The stark truth of her father’s cowardice gave their relationship an expiration date. Saved her the pain of an inevitable future breakup. But Quentin spoke up before she could drag herself away. “Your dad is an asshole.”
Running her fingers through the fibers of the shag carpet, Alisha shrugged.
“Seriously, Alisha.” He scooted closer and rested a hand on her knee. “Anyone who’d walk out on his family, on his own daughters, who’d lost their mother? I’ve never beat anyone up, never thrown apunch and meant it. But if I ever meet your father, I’ll gladly knock him out flat.”
Alisha rubbed a finger along the erratic pulse at her wrist. His anger was the opposite of most people’s unwanted pity. But perversely, she found herself rising to her dad’s defense. “He was hurting. He lost his wife. The love of his life.”
Squaring his body to hers, Quentin rubbed the pads of his thumbs along the front of her shoulders. The heat in his palms seared its way to her heart, cauterizing the pain.
“Which would give him all the more reason to keep the two people he loved most in life close.”
She opened her mouth, but Quentin wasn’t finished.
“He failed you, Alisha. He’s a total, one hundred percent loser. And not only that: he lost out on a relationship with one of the most incredible people I’ve ever met. It’s completely despicable.”
Her face crumpled again. He wasn’t wrong. In fact, he was 100 percent right. Which was why she had to keep her distance. Because her dad was a leaver. Soshewas a leaver. A loser, like Quentin said. Only a matter of time.
Seeing her face, he squeezed her tight against his solid chest, the steady beat of his heart slowing hers. They sat that way for a long time, until she became less aware of her pain than of his presence.
A deep voice shouted from the living room. “Q, what’re you doing back there? I need your help with these stupid controllers!”

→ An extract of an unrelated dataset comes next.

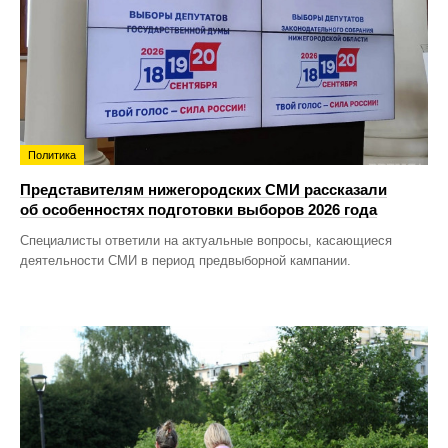
Политика
Представителям нижегородских СМИ рассказали
об особенностях подготовки выборов 2026 года
Специалисты ответили на актуальные вопросы, касающиеся
деятельности СМИ в период предвыборной кампании.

Alisha cocked an eyebrow at him. “Q?”
A corner of his lip turned up, and he pulled one shoulder to his ear. “That’s what my family’s always called me.”
“Suits you,” she said, voice scratchy. She cleared her throat, pressing the heel of her hand to her damp cheek. “Best get out there before they come looking.”
“Nah, they can wait.” Quentin stroked his thumb gently along her chin. “This is more important.”
“No, I’m fine.” She sniffed, unbearably, and gave him a close-lipped smile. “You go. I’ll be right there.”
“You sure?”
At her nod, he tipped up her chin and kissed one of the tear tracks on her cheek, whisper soft, then stood and walked out.
Alisha lingered, picking up the puzzle pieces and setting them in the cardboard box. She’d just crumbled to bits in front of a man, something she’d never once done in all of her twenty-nine years. And he’d been able to handle it, hadn’t shied away. Her world shifted into focus, somehow intact, and flooded with light. The realization Quentin was behind the new perspective shook her to the core.
Before she could overthink the effect his response had had on her, she unfolded herself from the floor and walked out to the small front room, where Quentin and his brother were messing around with a TV housed in a sturdy oak entertainment center. The twins jumped around, controllers raised above their heads. Reggie sat in a corner of the tan sectional. He squinted at one of the video game cases under the benevolent gaze of Our Lady of Guadalupe, a ceramic dish of rosaries at her feet. The women were nowhere in sight, so Alisha peeked into the kitchen.
Isabel stood at the stove, one hand on her plump hip, a metal spatula in the other. She gestured with it as she spoke to Quentin’s sister-in-law, a tiny woman with a huge smile, her hair cropped short at the sides, shiny coils longer at the top, styled with a deep side part. Vanessa was cutting open a bag of powdered sugar with kitchen shears. Her smile grew impossibly wider when Alisha walked in.
“I see my girls didn’t destroy you yet.”
Alisha laughed. “Nope, still in one piece.”
Vanessa chuckled. “Thanks for playing with them. My sisters all live in Baltimore, so the girls soak up any female attention they can get.”
“Oh, I had fun! I don’t have any nieces or nephews, so it was a nice change of pace.”
Pencil-thin eyebrows arched, Isabel regarded Alisha over her shoulder. “No brothers or sisters?”
“I do have a sister, actually. She lives in the city. Logan Square. But she’s not looking to settle down anytime soon. She’s only twenty-four.”
With a sniff, Isabel turned back to the stove. “What about you?”
“Me?” Alisha’s voice squeaked out.
Steam curling her bangs, Isabel turned her way again. “Any plans to settle down soon?”